NIEHS Takes Training to Nepal to Improve Research Communication
By Audrey Pinto
In November 2014, the NIEHS continued its long-standing commitment of collaborating with international organizations in low- and middle-income countries (LMIC’s) to support research-related training and professional development.
The NIEHS Global Environmental Health (GEH) Program sponsored a two-day workshop to provide training on the fundamentals of scientific writing and the peer-review process. Organized by the Partnership for Sustainable Development (PSD)–Nepal, the workshop’s goal was to provide Nepalese researchers and doctoral students with training that would help them share their research findings with the global community by increasing the number of scientific manuscripts they have accepted for publication in international journals.
The 25 workshop participants included faculty, researchers, and doctoral candidates from 20 institutions in 13 Nepal districts, who were selected to attend the Scientific Writing and Publishing seminar. In addition, a representative from the Government of Nepal’s Ministry of Science, Technology, and Environment observed the workshop.
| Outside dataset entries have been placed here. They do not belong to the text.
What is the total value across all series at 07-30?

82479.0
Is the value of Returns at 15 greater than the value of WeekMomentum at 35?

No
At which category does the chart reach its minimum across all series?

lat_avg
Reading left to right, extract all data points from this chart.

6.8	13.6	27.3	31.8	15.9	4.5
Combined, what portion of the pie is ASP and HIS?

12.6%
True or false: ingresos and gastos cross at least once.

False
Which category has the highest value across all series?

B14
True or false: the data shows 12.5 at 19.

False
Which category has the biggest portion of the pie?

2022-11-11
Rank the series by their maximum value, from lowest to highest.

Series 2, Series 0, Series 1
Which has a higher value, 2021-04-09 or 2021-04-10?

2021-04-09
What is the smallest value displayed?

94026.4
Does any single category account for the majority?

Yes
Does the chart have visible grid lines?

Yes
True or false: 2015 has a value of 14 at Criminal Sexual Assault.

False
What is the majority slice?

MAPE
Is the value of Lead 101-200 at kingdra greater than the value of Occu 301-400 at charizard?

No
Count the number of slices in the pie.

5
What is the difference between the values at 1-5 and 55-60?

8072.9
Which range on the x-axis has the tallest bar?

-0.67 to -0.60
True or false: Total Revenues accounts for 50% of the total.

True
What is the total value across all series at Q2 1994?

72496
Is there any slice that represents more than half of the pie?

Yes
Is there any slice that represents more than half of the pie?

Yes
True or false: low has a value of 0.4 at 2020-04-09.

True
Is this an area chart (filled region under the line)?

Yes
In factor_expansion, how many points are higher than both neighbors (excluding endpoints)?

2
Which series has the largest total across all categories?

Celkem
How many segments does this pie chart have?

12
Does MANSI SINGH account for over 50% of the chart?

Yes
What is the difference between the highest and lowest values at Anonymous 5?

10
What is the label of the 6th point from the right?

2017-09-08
Publishing scientific findings
Scientists are conducting exciting and innovative research in low- and middle-income countries, but their manuscripts often do not get accepted for publication in Western peer-reviewed journals. Many scientists and students in low- and middle-income countries simply do not have access to the myriad of training and educational resources available to their counterparts in developed countries. The lack of resources, coupled with language barriers, prevents many researchers from successfully sharing their findings, which in turn, limits their opportunities for collaborations within the global community.
Recognizing this gap in knowledge and training, Bono Sen, Ph.D., program coordinator of the NIEHS GEH Program, developed the Scientific Writing and Publishing workshop to focus on clear scientific writing, the peer-review and publication processes, and how to target written findings for a specific journal. Sen facilitated the two-day workshop in Kathmandu City, Nepal, during which she combined practical, hands-on sessions with technical training in all aspects of scientific publishing.
After the workshop concluded, Prakash Bhave, Ph.D., senior air quality specialist with the International Center for Integrated Mountain Development, and Anup K.C. of PSD–Nepal talked to the participants about their personal experiences with the peer-review process and the importance of scientific publishing. They each offered personal advice on how to get published in international journals.
The organizers of the workshop acknowledged the importance of this training in filling a gap in education within academic communities in low- and middle-income countries. The participants said that their understanding of the peer-review process publishing process was greatly improved and recommended that the workshop be expanded to include more hands-on experience and additional time to review and revise their own manuscripts.